2. Identify 10–15 people to demo to.

They should have the problem you’re solving. Sources: existing users, prospects from interviews, conference attendees, coworking space contacts. Avoid friends and family unless they’re genuinely in your target market.

3. Prepare your observation checklist.

Decide what you’re watching for before you demo:

  • Do they understand what it does without you explaining?
  • Do they try to interact with it in the way you intended?
  • Do they ask about price, availability, or next steps? (Strong buying signal.)
  • Do they compare it to something they already use? (Tells you your competition.)

Execution

1. Start a conversation about the problem, not the solution.

Don’t lead with “check out what I built.” Ask about their experience with the problem first. Once they’ve described the pain, then show the prototype: “I’ve been working on something — want to take a look?”

2. Show the prototype and observe.

Hand it to them (physically or screen-share). Watch how they interact with it. Don’t explain how it works unless they ask. Silence is data — if they stare at it confused, that’s a usability signal.

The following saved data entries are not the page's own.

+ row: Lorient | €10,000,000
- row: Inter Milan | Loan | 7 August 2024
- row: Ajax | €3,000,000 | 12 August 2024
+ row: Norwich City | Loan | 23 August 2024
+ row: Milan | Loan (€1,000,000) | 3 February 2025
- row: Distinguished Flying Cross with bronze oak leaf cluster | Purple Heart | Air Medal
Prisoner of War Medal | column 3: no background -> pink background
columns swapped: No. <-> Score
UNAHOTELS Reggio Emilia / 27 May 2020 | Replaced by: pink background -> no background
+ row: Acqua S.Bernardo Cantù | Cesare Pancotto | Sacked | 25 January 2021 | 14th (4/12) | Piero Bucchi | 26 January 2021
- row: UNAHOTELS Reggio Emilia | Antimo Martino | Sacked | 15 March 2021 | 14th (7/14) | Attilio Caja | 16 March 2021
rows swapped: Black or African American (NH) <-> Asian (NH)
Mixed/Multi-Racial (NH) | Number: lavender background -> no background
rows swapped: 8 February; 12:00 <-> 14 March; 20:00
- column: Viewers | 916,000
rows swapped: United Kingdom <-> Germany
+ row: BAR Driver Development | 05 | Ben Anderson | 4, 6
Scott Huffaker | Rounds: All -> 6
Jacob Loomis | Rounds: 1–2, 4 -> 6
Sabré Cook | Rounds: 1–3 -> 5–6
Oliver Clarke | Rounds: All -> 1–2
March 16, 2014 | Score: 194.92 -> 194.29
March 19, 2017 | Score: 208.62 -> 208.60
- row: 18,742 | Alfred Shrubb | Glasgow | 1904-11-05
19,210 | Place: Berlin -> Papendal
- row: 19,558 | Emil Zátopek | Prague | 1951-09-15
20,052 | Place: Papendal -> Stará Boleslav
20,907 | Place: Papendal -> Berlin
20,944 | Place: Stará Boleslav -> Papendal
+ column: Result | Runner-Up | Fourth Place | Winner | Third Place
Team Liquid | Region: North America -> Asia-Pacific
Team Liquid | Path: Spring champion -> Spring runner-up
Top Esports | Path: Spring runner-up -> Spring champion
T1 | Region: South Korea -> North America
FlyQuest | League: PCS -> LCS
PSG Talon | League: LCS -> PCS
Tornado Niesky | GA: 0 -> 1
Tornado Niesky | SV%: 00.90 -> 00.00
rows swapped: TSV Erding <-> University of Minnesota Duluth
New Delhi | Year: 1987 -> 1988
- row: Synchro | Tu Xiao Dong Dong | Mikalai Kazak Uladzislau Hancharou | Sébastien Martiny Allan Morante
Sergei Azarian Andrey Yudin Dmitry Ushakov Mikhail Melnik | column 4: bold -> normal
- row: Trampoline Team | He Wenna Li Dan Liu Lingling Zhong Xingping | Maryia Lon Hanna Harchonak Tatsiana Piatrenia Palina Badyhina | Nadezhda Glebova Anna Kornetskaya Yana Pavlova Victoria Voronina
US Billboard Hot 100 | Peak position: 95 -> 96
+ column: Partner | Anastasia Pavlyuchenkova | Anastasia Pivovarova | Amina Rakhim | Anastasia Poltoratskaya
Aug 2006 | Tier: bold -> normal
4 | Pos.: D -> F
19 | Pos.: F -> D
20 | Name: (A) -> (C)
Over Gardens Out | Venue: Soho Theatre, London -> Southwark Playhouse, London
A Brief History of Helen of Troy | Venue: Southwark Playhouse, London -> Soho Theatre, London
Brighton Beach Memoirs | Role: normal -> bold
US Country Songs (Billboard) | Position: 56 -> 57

3. Ask follow-up questions.

  • “What do you think this does?”
  • “Would this be useful to you? Why or why not?”
  • “What would you expect to happen next?”
  • “How does this compare to how you handle this today?”

4. Record your observations immediately after.

Note their reaction (excited, confused, polite, skeptical), key quotes, and whether they asked about price or next steps. Don’t take notes during the conversation — it changes the dynamic.

Analysis

1. Tally reactions across demos.

After 10+ demos, categorize responses: How many understood it without explanation? How many asked about price or next steps? How many compared it to something they already use? Look for patterns, not individual reactions.

2. Identify the dominant failure mode.

  • If most people don’t understand what it does → the concept needs clearer framing, not a better prototype.
  • If they understand it but aren’t interested → the problem may not be painful enough for this audience.
  • If they’re interested but point out the same missing feature → you’ve found your build priority.

3. For small samples (under 10 demos): Focus on qualitative signals. Two people who ask “can I buy this?” is a stronger signal than eight people who say “that’s interesting.”

Biases & Tips
  • Confirmation bias Don’t explain, correct, or coach participants on how to use the prototype. If you catch yourself saying “no, you’re supposed to…” you’ve stopped testing and started selling.
  • Politeness bias People will say “that’s cool” to avoid awkwardness. Only concrete follow-up actions (asking about price, requesting a follow-up meeting, offering to refer someone) count as real interest.
  • Over-polished prototype If it looks too finished, people give feedback on design details instead of reacting to the core concept. Keep it rough enough to signal “this is a concept.” AI tools can generate realistic-looking mockups very quickly; deliberately dial back the fidelity so the value proposition does the work, not the finish.

Next Steps

  • If most reactions are enthusiastic, scale the winning pitch to a wider audience with a Landing Page Test or pre-sales test.
  • Iterate on the prototype based on the most common objections or confusion points before re-testing.
  • Use a Sales Pitch Test to formalize your pocket demo into a structured pitch and measure close rates.
  • Track which demo contexts (industry events, coworking spaces, customer offices) produce the strongest reactions to refine your target segment.
Learn more

Case Studies

Pebble Watch

Eric Migicovsky carried early Pebble smartwatch prototypes to demo in person during conversations with potential backers. The follow-on Kickstarter campaign launched in April 2012 raised over $10 million from 68,929 backers, becoming the most-funded Kickstarter project at the time.

Read more

Square

Square’s early card-reader prototype (a small white dongle that plugged into a phone’s headphone jack) was small enough to carry and demo in person, helping merchants immediately understand the concept. The company tested its payment method with 50,000 merchants in 2010 before broader launch.